A link between the weather, our feelings and our behaviour seems obvious - but is it? And how do we deal with a difficult weather day?
After a week of gloomy, grey weather and constant ‘mizzle (a misty drizzle common to the highlands) we are luxuriating in sunshine in my home town today. The autumn colours pop against a bright blue sky and moods are lighter, neighbours are outdoors and there are smiles at the ready. I’m looking forward to my daily #wellbeingwalk and the feel of sun on my face this afternoon.
A link between the weather, our feelings and our behaviour seems obvious. Cold, miserable weather leaves us despondent and longing for the doona. Warmth is associated with fun and frivolity. Turn up the heat and humidity beyond comfortable and we’re irritable, longing for the AC or a cold drink and a pool.

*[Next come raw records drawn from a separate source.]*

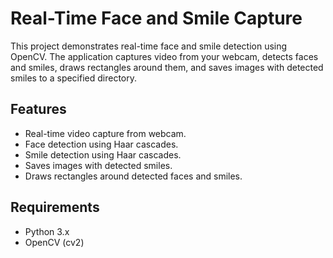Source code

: # Real-Time Face and Smile Capture

This project demonstrates real-time face and smile detection using OpenCV. The application captures video from your webcam, detects faces and smiles, draws rectangles around them, and saves images with detected smiles to a specified directory.

## Features

- Real-time video capture from webcam.
- Face detection using Haar cascades.
- Smile detection using Haar cascades.
- Saves images with detected smiles.
- Draws rectangles around detected faces and smiles.

## Requirements

- Python 3.x
- OpenCV (cv2)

Until recently it has been difficult to prove this link between the weather and our mood. Human behaviour is tricky to measure at the best of times. We’re very individual, with different physiology, psychology, personal circumstances and experiences from moment to moment. It’s not practical to lock 1,000 people in a laboratory and expose them to different temperature conditions - and that wouldn’t be reflective of real life now would it? So how do you quantify our response to something as global as weather with so many other variables to consider?

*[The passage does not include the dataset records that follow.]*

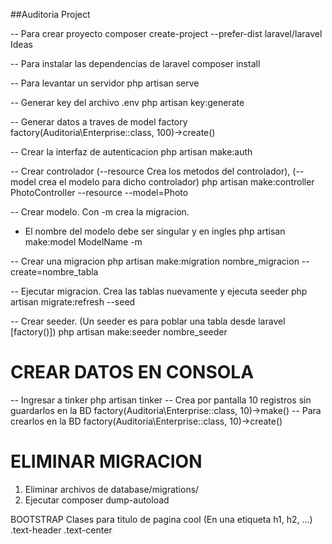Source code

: ##Auditoria Project

-- Para crear proyecto
composer create-project --prefer-dist laravel/laravel Ideas

-- Para instalar las dependencias de laravel
composer install

-- Para levantar un servidor
php artisan serve

-- Generar key del archivo .env
php artisan key:generate

-- Generar datos a traves de model factory
factory(Auditoria\Enterprise::class, 100)->create()

-- Crear la interfaz de autenticacion
php artisan make:auth

-- Crear controlador (--resource Crea los metodos del controlador), (--model crea el modelo para dicho controlador)
php artisan make:controller PhotoController --resource --model=Photo

-- Crear modelo. Con -m crea la migracion.
* El nombre del modelo debe ser singular y en ingles
php artisan make:model ModelName -m

-- Crear una migracion
php artisan make:migration nombre_migracion --create=nombre_tabla

-- Ejecutar migracion. Crea las tablas nuevamente y ejecuta seeder
php artisan migrate:refresh --seed

-- Crear seeder. (Un seeder es para poblar una tabla desde laravel [factory()])
php artisan make:seeder nombre_seeder

# CREAR DATOS EN CONSOLA
-- Ingresar a tinker
        php artisan tinker
-- Crea por pantalla 10 registros sin guardarlos en la BD
        factory(Auditoria\Enterprise::class, 10)->make()
-- Para crearlos en la BD
        factory(Auditoria\Enterprise::class, 10)->create()

# ELIMINAR MIGRACION
1. Eliminar archivos de database/migrations/
2. Ejecutar composer dump-autoload



BOOTSTRAP
Clases para titulo de pagina cool (En una etiqueta h1, h2, ...)
.text-header
.text-center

Social media to the rescue!
Between 2009 and 2016 a team of researchers from Stanford University analysed 3.5 billion tweets and Facebook posts, looking for themes between the weather conditions in the local area and people’s expressions of mood and sentiment. Their question? Is there a link between weather conditions and our mood?
What did they find?
“That there is substantial evidence that less ideal weather conditions relate to worsened sentiment.” In other words, we don’t like it when it gets too hot, too cold, too wet, too muggy, too cloudy or when bad weather sticks around for too long! It makes us cranky.
Weather is of course entirely out of our control yet it affects our thoughts, mood and actions. So how do we take control to ensure that the rain/heat/humidity/gloom doesn’t ruin our day?

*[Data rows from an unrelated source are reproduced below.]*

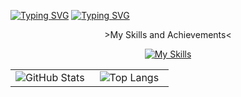<a href="https://git.io/typing-svg"><img src="https://readme-typing-svg.demolab.com?font=Fira+Code&size=30&duration=3000&pause=500&color=000000&center=true&vCenter=true&width=1000&height=100&lines=%E6%AC%A2%E8%BF%8E%E6%9D%A5%E5%88%B0LiHao%E7%9A%84GitHub%E4%BB%A3%E7%A0%81%E4%B8%96%E7%95%8C%EF%BC%81;Welcome+to+LiHao's+GitHub+Code+World!" alt="Typing SVG" /></a>
<a href="https://git.io/typing-svg"><img src="https://readme-typing-svg.demolab.com?font=Fira+Code&pause=1000&color=F7A5EC&center=true&vCenter=true&width=435&lines=%E4%BD%A0%E5%A5%BD%EF%BC%81%E6%88%91%E6%98%AF%E5%B0%8F%E5%B0%8F%E5%87%A4" alt="Typing SVG" /></a>
<p align="center">>My Skills and Achievements<</p>

<p align="center">
  <a href="https://skillicons.dev"><img src="https://skillicons.dev/icons?i=python,c,latex,html,css,javascript,mysql,vuejs,vite,typescript,java,spring,react,matlab,pytorch,r,nextjs&theme=dark&perline=17" alt="My Skills" /></a>
</p>


<table align="center" style="height: 100%;">
  <tr>
    <td valign="middle" width="50%" height="100%" align="center">
      <img src="https://github-readme-stats.vercel.app/api?username=LeastBit&hide=contribs,issues&show_icons=true&theme=transparent" alt="GitHub Stats" />
    </td>
    <td valign="middle" width="50%" height="100%" align="center">
      <img src="https://github-readme-stats.vercel.app/api/top-langs/?username=LeastBit&layout=compact" alt="Top Langs"/>
    </td>
  </tr>
</table>

<p align="center">
>Visitors' records<
</p>

<p align="center">
<img src="https://profile-counter.glitch.me/LeastBit/count.svg" alt="Visitor Count" />
</p>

Tell yourself a different story. When the weather is getting me down I think about who might be helped rather than hindered in the present conditions. Rain might dampen my day but it's a boon to farmers and gardeners. Heat may be hard work but the kids are happy because there's the pool after school. In psychology we call this 'reframing'. By framing something that's bringing us down but beyond our control in a way that takes the focus away from us and our bad mood, we gain perspective, our spirits rise and we can get on with our day regardless of meteorological conditions.
Get up, get out and move. I get it, there's nothing more tempting than a doona day when it's cold, wet and grey - and who wants to exercise when the humidity has you sweating on the lounge? But movement is the world's simplest, cheapest and easiest mood boost. Rug up and go for a swift walk or float for a while in the cool water of your local pool. You'll beat the weather and return to your tasks with a spring in your step.
Get stuff done. Got a long list of things to get done today? Don't let the weather put you off. Accomplishment is a pillar of well being. Human's are wired to achieve with our brain hitting us up with a dopamine fix every time we cross a task off the mental list. If you let the weather thwart your successes you're missing out on the mood boosts that might otherwise get you through a difficult day. If you need to, rearrange your day so that your achievements are less weather-dependent but persevere!
Indulge. On those really difficult days it's okay to say, 'Ugh, this is just too hard!' This doesn't mean ruminating on what's getting you down though. Pick up, move on and do something enjoyable that makes the best of what Mother Nature is laying down. A warm bath works on a cold day. Or snuggle under that blanket with some knitting, crochet or a good book. If it's heat you're grappling with it might be time for a cool drink under the fan with a favourite magazine. Or take yourself to a movie and enjoy the air con at someone else's expense.
Whatever you do to cope with weather, do it with intention an escape the hate.